#### Records shown

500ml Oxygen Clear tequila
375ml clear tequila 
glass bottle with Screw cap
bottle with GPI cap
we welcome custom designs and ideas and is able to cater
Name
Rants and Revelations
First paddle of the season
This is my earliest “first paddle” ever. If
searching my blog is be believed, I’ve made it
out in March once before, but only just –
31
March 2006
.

########
#### Records shown

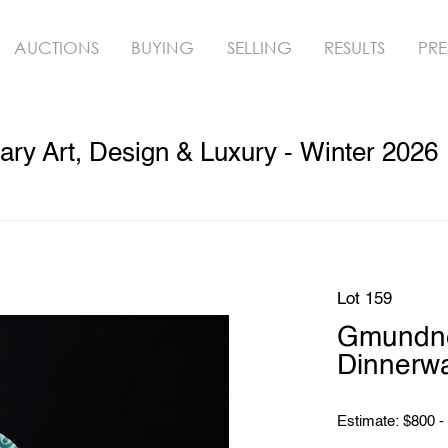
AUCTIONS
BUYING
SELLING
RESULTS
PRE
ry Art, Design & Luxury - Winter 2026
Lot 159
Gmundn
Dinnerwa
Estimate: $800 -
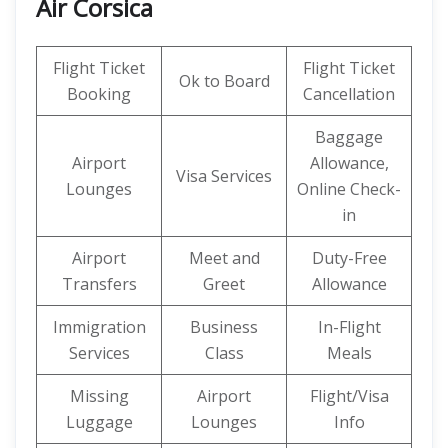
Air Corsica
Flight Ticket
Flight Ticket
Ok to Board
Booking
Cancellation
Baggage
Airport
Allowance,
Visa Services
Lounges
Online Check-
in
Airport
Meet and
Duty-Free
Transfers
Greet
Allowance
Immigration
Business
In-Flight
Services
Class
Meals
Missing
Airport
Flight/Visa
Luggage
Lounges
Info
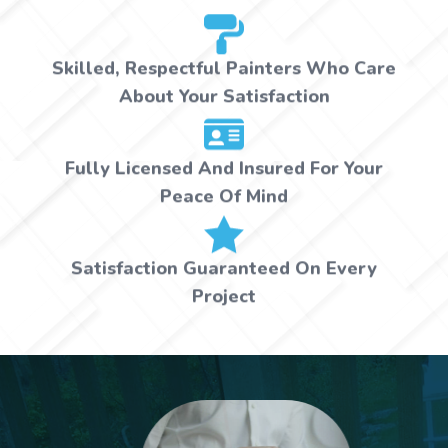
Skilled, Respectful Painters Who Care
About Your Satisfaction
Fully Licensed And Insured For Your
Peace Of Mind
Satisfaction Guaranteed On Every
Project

########

§ Exercise:
Count the lines in the records above that contain the word "March", matching case exactly. Reply with the number only.

§ Expected answer:
2